- [Your goal] Pictures stay out. Extract the lines below from the first one through the line with "Valladolid, afirmó que", both included.

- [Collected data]
--------------------

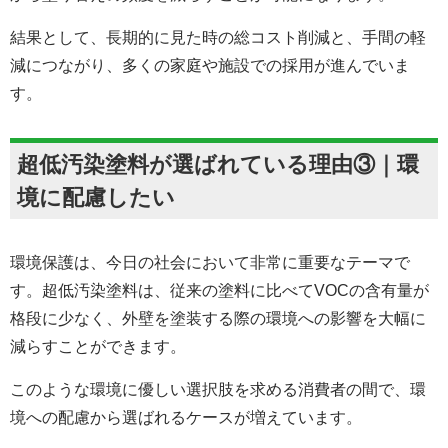
結果として、長期的に見た時の総コスト削減と、手間の軽
減につながり、多くの家庭や施設での採用が進んでいま
す。
超低汚染塗料が選ばれている理由③｜環
境に配慮したい
環境保護は、今日の社会において非常に重要なテーマで
す。超低汚染塗料は、従来の塗料に比べてVOCの含有量が
格段に少なく、外壁を塗装する際の環境への影響を大幅に
減らすことができます。
このような環境に優しい選択肢を求める消費者の間で、環
境への配慮から選ばれるケースが増えています。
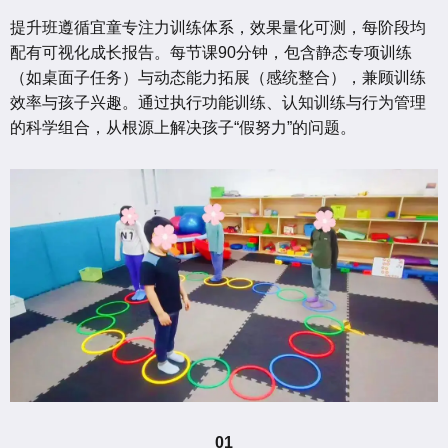
提升班遵循宜童专注力训练体系，效果量化可测，每阶段均
配有可视化成长报告。每节课90分钟，包含静态专项训练
（如桌面子任务）与动态能力拓展（感统整合），兼顾训练
效率与孩子兴趣。通过执行功能训练、认知训练与行为管理
的科学组合，从根源上解决孩子“假努力”的问题。
01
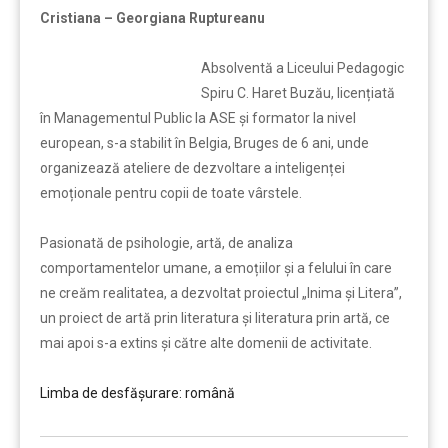
Cristiana – Georgiana Ruptureanu
Absolventă a Liceului Pedagogic
Spiru C. Haret Buzău, licențiată
în Managementul Public la ASE și formator la nivel
european, s-a stabilit în Belgia, Bruges de 6 ani, unde
organizează ateliere de dezvoltare a inteligenței
emoționale pentru copii de toate vârstele.
Pasionată de psihologie, artă, de analiza
comportamentelor umane, a emoțiilor și a felului în care
ne creăm realitatea, a dezvoltat proiectul „Inima și Litera”,
un proiect de artă prin literatura și literatura prin artă, ce
mai apoi s-a extins și către alte domenii de activitate.
Limba de desfășurare: română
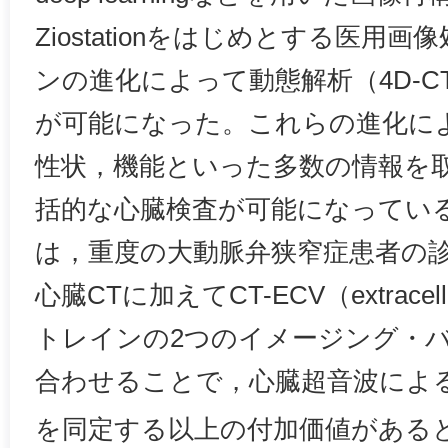
Ziostationをはじめとする医用
ンの進化によって動態解析（4D-
が可能になった。これらの進化に
性状，機能といった多数の情報を
括的な心臓検査が可能になっている
は，重度の大動脈弁狭窄症患者の
心臓CTに加えてCT-ECV（extracellu
トレインの2つのイメージング・
合わせることで，心臓超音波によ
を同定する以上の付加価値がある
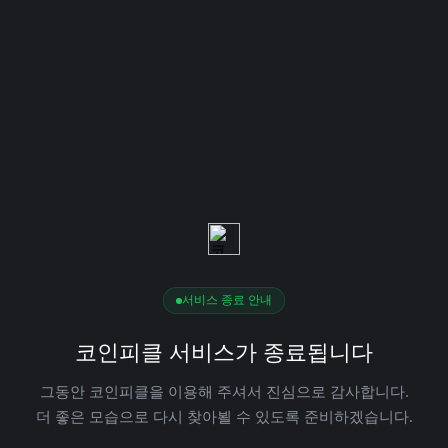
서비스 종료 안내
코인피클 서비스가 종료됩니다
그동안 코인피클을 이용해 주셔서 진심으로 감사합니다.
더 좋은 모습으로 다시 찾아뵐 수 있도록 준비하겠습니다.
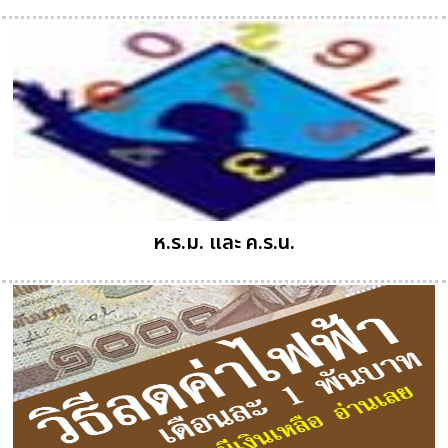
ห.ร.ม. และ ค.ร.น.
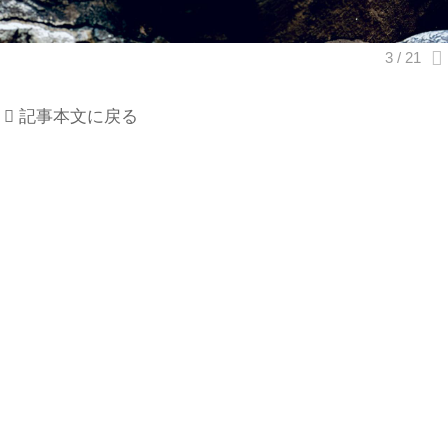
記事本文に戻る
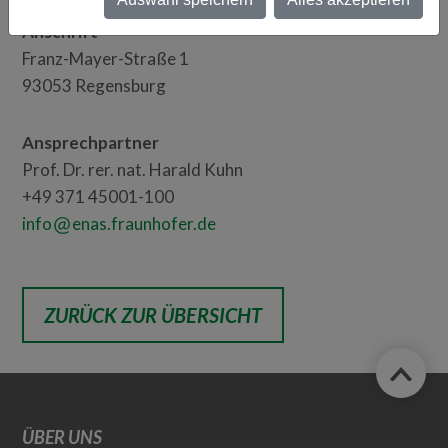
Anschrift
Franz-Mayer-Straße 1
93053 Regensburg
Ansprechpartner
Prof. Dr. rer. nat. Harald Kuhn
+49 371 45001-100
info
enas.fraunhofer.de
ZURÜCK ZUR ÜBERSICHT
ÜBER UNS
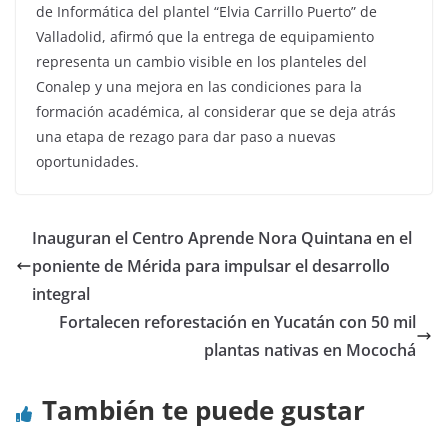
de Informática del plantel “Elvia Carrillo Puerto” de
Valladolid, afirmó que la entrega de equipamiento
representa un cambio visible en los planteles del
Conalep y una mejora en las condiciones para la
formación académica, al considerar que se deja atrás
una etapa de rezago para dar paso a nuevas
oportunidades.
Inauguran el Centro Aprende Nora Quintana en el
poniente de Mérida para impulsar el desarrollo
integral
Fortalecen reforestación en Yucatán con 50 mil
plantas nativas en Mocochá
También te puede gustar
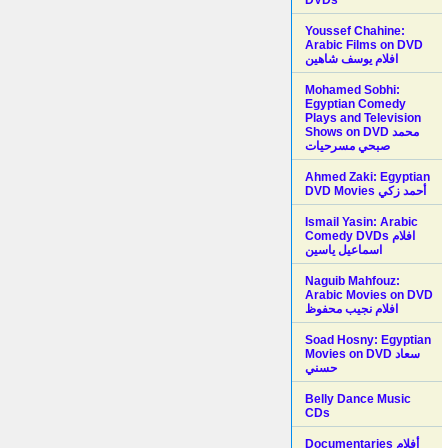
Youssef Chahine:
Arabic Films on DVD
افلام يوسف شاهين
Mohamed Sobhi:
Egyptian Comedy
Plays and Television
Shows on DVD محمد
صبحي مسرحيات
Ahmed Zaki: Egyptian
DVD Movies أحمد زكي
Ismail Yasin: Arabic
Comedy DVDs افلام
اسماعيل ياسين
Naguib Mahfouz:
Arabic Movies on DVD
افلام نجيب محفوظ
Soad Hosny: Egyptian
Movies on DVD سعاد
حسني
Belly Dance Music
CDs
Documentaries أفلام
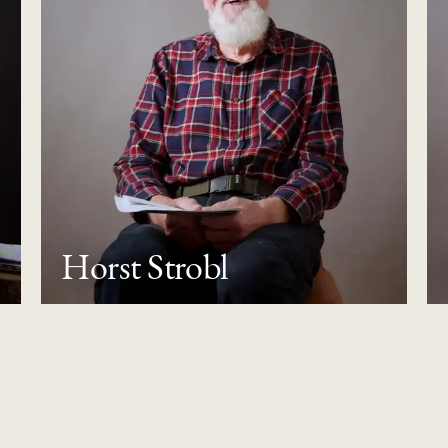
Horst Strobl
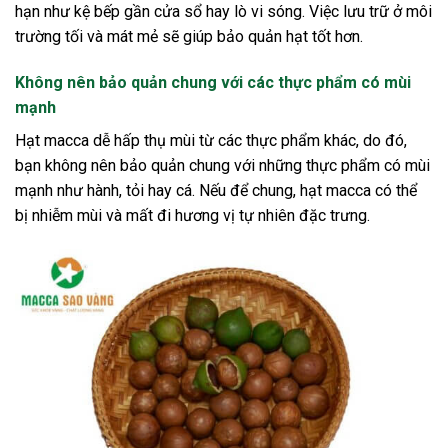
hạn như kệ bếp gần cửa sổ hay lò vi sóng. Việc lưu trữ ở môi
trường tối và mát mẻ sẽ giúp bảo quản hạt tốt hơn.
Không nên bảo quản chung với các thực phẩm có mùi
mạnh
Hạt macca dễ hấp thụ mùi từ các thực phẩm khác, do đó,
bạn không nên bảo quản chung với những thực phẩm có mùi
mạnh như hành, tỏi hay cá. Nếu để chung, hạt macca có thể
bị nhiễm mùi và mất đi hương vị tự nhiên đặc trưng.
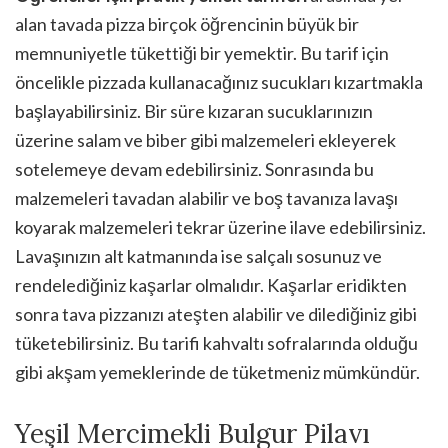
alan tavada pizza birçok öğrencinin büyük bir
memnuniyetle tükettiği bir yemektir. Bu tarif için
öncelikle pizzada kullanacağınız sucukları kızartmakla
başlayabilirsiniz. Bir süre kızaran sucuklarınızın
üzerine salam ve biber gibi malzemeleri ekleyerek
sotelemeye devam edebilirsiniz. Sonrasında bu
malzemeleri tavadan alabilir ve boş tavanıza lavaşı
koyarak malzemeleri tekrar üzerine ilave edebilirsiniz.
Lavaşınızın alt katmanında ise salçalı sosunuz ve
rendelediğiniz kaşarlar olmalıdır. Kaşarlar eridikten
sonra tava pizzanızı ateşten alabilir ve dilediğiniz gibi
tüketebilirsiniz. Bu tarifi kahvaltı sofralarında olduğu
gibi akşam yemeklerinde de tüketmeniz mümkündür.
Yeşil Mercimekli Bulgur Pilavı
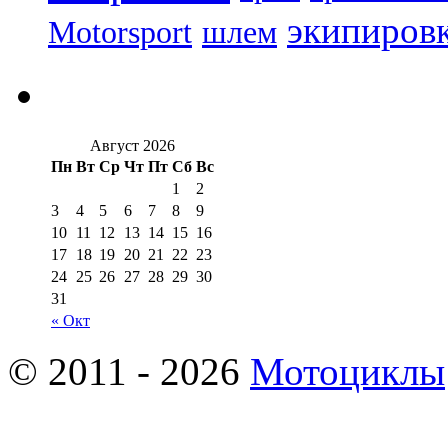
экипиров
Motorsport
шлем
Август 2026
Пн
Вт
Ср
Чт
Пт
Сб
Вс
1
2
3
4
5
6
7
8
9
10
11
12
13
14
15
16
17
18
19
20
21
22
23
24
25
26
27
28
29
30
31
« Окт
© 2011 - 2026
Мотоциклы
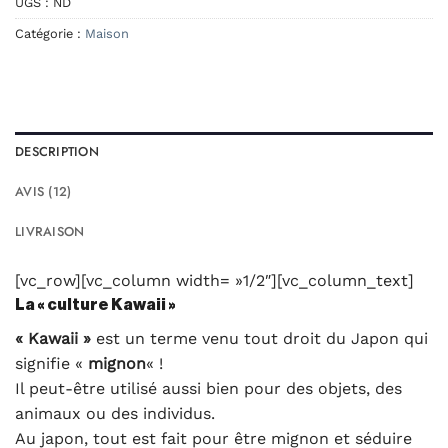
UGS :
ND
Catégorie :
Maison
DESCRIPTION
AVIS (12)
LIVRAISON
[vc_row][vc_column width= »1/2″][vc_column_text]
La « culture Kawaii »
« Kawaii »
est un terme venu tout droit du Japon qui
signifie «
mignon
« !
Il peut-être utilisé aussi bien pour des objets, des
animaux ou des individus.
Au japon, tout est fait pour être mignon et séduire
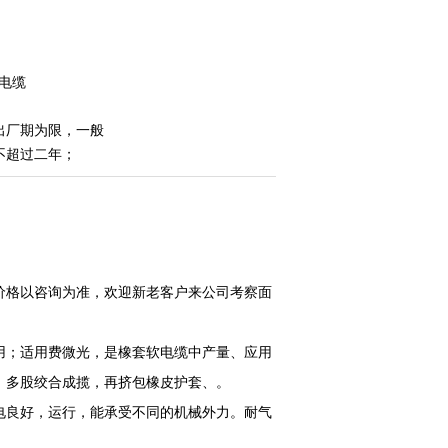
软电缆
出厂期为限，一般
不超过二年；
价格以咨询为准，欢迎新老客户来公司考察面
用；适用费微光，是橡套软电缆中产量、应用
，多股绞合成揽，再挤包橡皮护套、。
电良好，运行，能承受不同的机械外力。耐气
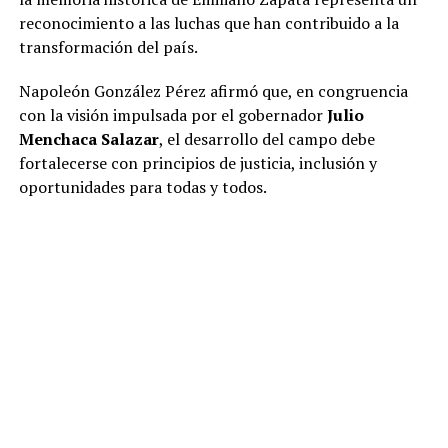
reconocimiento a las luchas que han contribuido a la
transformación del país.
Napoleón González Pérez afirmó que, en congruencia
con la visión impulsada por el gobernador
Julio
Menchaca Salazar
, el desarrollo del campo debe
fortalecerse con principios de justicia, inclusión y
oportunidades para todas y todos.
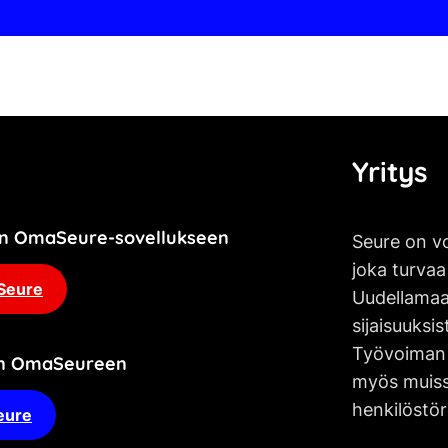
Yritys
jän OmaSeure-sovellukseen
Seure on vo
joka turvaa
Seure
Uudellamaa
sijaisuuksis
Työvoiman 
an OmaSeureen
myös muissa
henkilöstör
eure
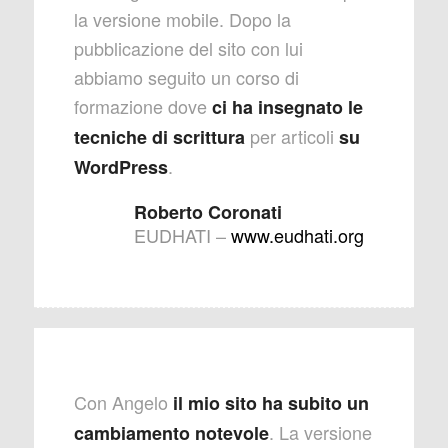
la versione mobile. Dopo la
pubblicazione del sito con lui
abbiamo seguito un corso di
formazione dove
ci ha insegnato le
per articoli
tecniche di scrittura
su
.
WordPress
Roberto Coronati
EUDHATI
–
www.eudhati.org
Con Angelo
il mio sito ha subito un
. La versione
cambiamento notevole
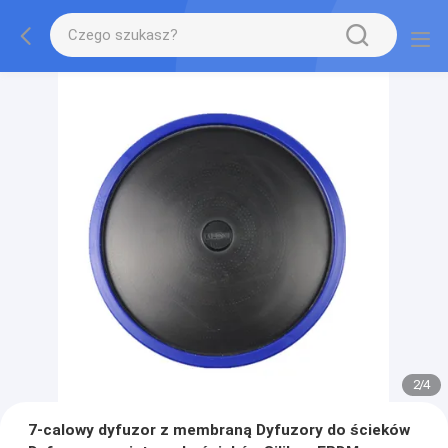
2
/
4
7-calowy dyfuzor z membraną Dyfuzory do ścieków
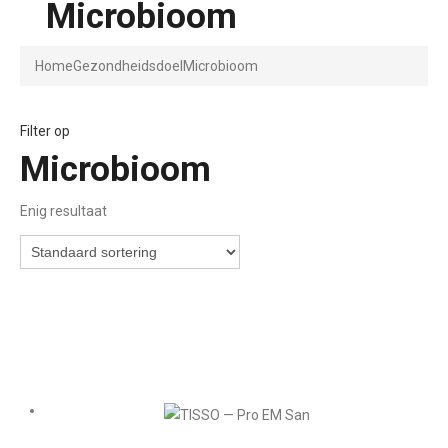
Microbioom
Home
Gezondheidsdoel
Microbioom
Filter op
Microbioom
Enig resultaat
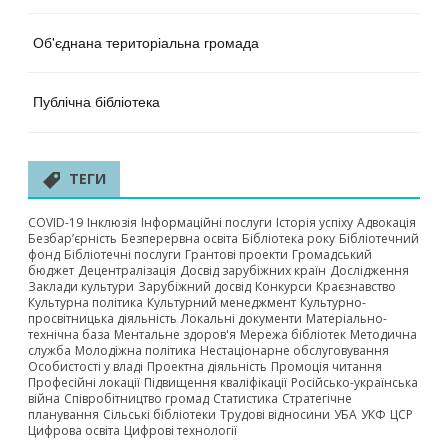
Об'єднана територіальна громада
Публічна бібліотека
ТЕГИ
COVID-19
Інклюзія
Інформаційні послуги
Історія успіху
Адвокація
Безбар’єрність
Безперервна освіта
Бібліотека року
Бібліотечний
фонд
Бібліотечні послуги
Грантові проекти
Громадський
бюджет
Децентралізація
Досвід зарубіжних країн
Дослідження
Заклади культури
Зарубіжний досвід
Конкурси
Краєзнавство
Культурна політика
Культурний менеджмент
Культурно-
просвітницька діяльність
Локальні документи
Матеріально-
технічна база
Ментальне здоров'я
Мережа бібліотек
Методична
служба
Молодіжна політика
Нестаціонарне обслуговування
Особистості у владі
Проектна діяльність
Промоція читання
Професійні локації
Підвищення кваліфікації
Російсько-українська
війна
Співробітництво громад
Статистика
Стратегічне
планування
Сільські бібліотеки
Трудові відносини
УБА
УКФ
ЦСР
Цифрова освіта
Цифрові технології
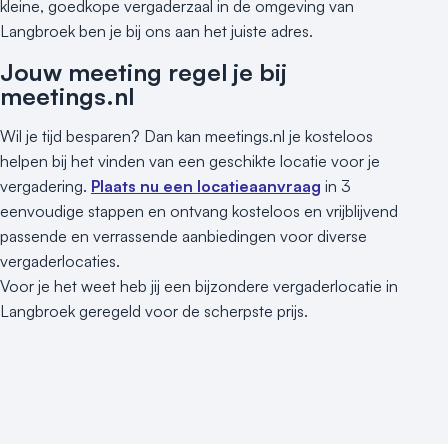
kleine, goedkope vergaderzaal in de omgeving van
Langbroek ben je bij ons aan het juiste adres.
Jouw meeting regel je bij
meetings.nl
Wil je tijd besparen? Dan kan meetings.nl je kosteloos
helpen bij het vinden van een geschikte locatie voor je
vergadering.
Plaats nu een locatieaanvraag
in 3
eenvoudige stappen en ontvang kosteloos en vrijblijvend
passende en verrassende aanbiedingen voor diverse
vergaderlocaties.
Voor je het weet heb jij een bijzondere vergaderlocatie in
Langbroek geregeld voor de scherpste prijs.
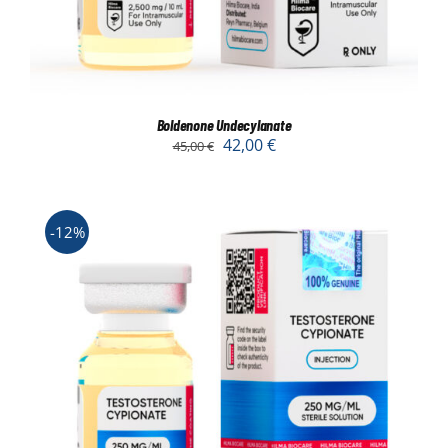
Boldenone Undecylanate
42,00
€
45,00
€
-12%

--------------------

- [The answer]
結果として、長期的に見た時の総コスト削減と、手間の軽
減につながり、多くの家庭や施設での採用が進んでいま
す。
超低汚染塗料が選ばれている理由③｜環
境に配慮したい
環境保護は、今日の社会において非常に重要なテーマで
す。超低汚染塗料は、従来の塗料に比べてVOCの含有量が
格段に少なく、外壁を塗装する際の環境への影響を大幅に
減らすことができます。
このような環境に優しい選択肢を求める消費者の間で、環
境への配慮から選ばれるケースが増えています。
提升班遵循宜童专注力训练体系，效果量化可测，每阶段均
配有可视化成长报告。每节课90分钟，包含静态专项训练
（如桌面子任务）与动态能力拓展（感统整合），兼顾训练
效率与孩子兴趣。通过执行功能训练、认知训练与行为管理
的科学组合，从根源上解决孩子“假努力”的问题。
01
Cristiana – Georgiana Ruptureanu
Absolventă a Liceului Pedagogic
Spiru C. Haret Buzău, licențiată
în Managementul Public la ASE și formator la nivel
european, s-a stabilit în Belgia, Bruges de 6 ani, unde
organizează ateliere de dezvoltare a inteligenței
emoționale pentru copii de toate vârstele.
Pasionată de psihologie, artă, de analiza
comportamentelor umane, a emoțiilor și a felului în care
ne creăm realitatea, a dezvoltat proiectul „Inima și Litera”,
un proiect de artă prin literatura și literatura prin artă, ce
mai apoi s-a extins și către alte domenii de activitate.
Limba de desfășurare: română
Ziostationをはじめとする医用
ンの進化によって動態解析（4D-
が可能になった。これらの進化に
性状，機能といった多数の情報を
括的な心臓検査が可能になっている
は，重度の大動脈弁狭窄症患者の
心臓CTに加えてCT-ECV（extracellu
トレインの2つのイメージング・
合わせることで，心臓超音波によ
を同定する以上の付加価値がある
서비스 종료 안내
코인피클 서비스가 종료됩니다
그동안 코인피클을 이용해 주셔서 진심으로 감사합니다.
더 좋은 모습으로 다시 찾아뵐 수 있도록 준비하겠습니다.
ห.ร.ม. และ ค.ร.น.
記事本文に戻る
Anschrift
Franz-Mayer-Straße 1
93053 Regensburg
Ansprechpartner
Prof. Dr. rer. nat. Harald Kuhn
+49 371 45001-100
info
enas.fraunhofer.de
ZURÜCK ZUR ÜBERSICHT
ÜBER UNS
de Informática del plantel “Elvia Carrillo Puerto” de
Valladolid, afirmó que la entrega de equipamiento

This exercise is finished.